● **Information supplied**
====
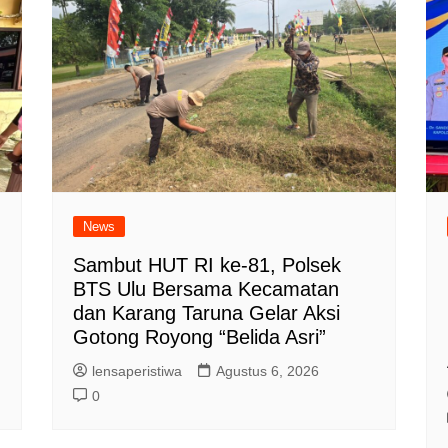
News
Sambut HUT RI ke-81, Polsek
BTS Ulu Bersama Kecamatan
dan Karang Taruna Gelar Aksi
Gotong Royong “Belida Asri”
lensaperistiwa
Agustus 6, 2026
0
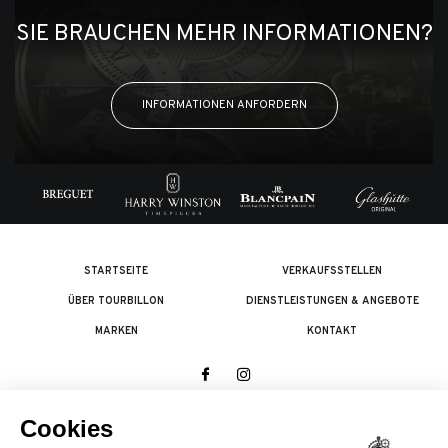
SIE BRAUCHEN MEHR INFORMATIONEN?
INFORMATIONEN ANFORDERN
STARTSEITE
VERKAUFSSTELLEN
ÜBER TOURBILLON
DIENSTLEISTUNGEN & ANGEBOTE
MARKEN
KONTAKT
====
● **Aim of the exercise**
Copy the lines from the one with "SIE BRAUCHEN MEHR INFORMATIONEN?" through the last line of the material above, exactly as they are and with no others.

● **Output**
SIE BRAUCHEN MEHR INFORMATIONEN?
INFORMATIONEN ANFORDERN
STARTSEITE
VERKAUFSSTELLEN
ÜBER TOURBILLON
DIENSTLEISTUNGEN & ANGEBOTE
MARKEN
KONTAKT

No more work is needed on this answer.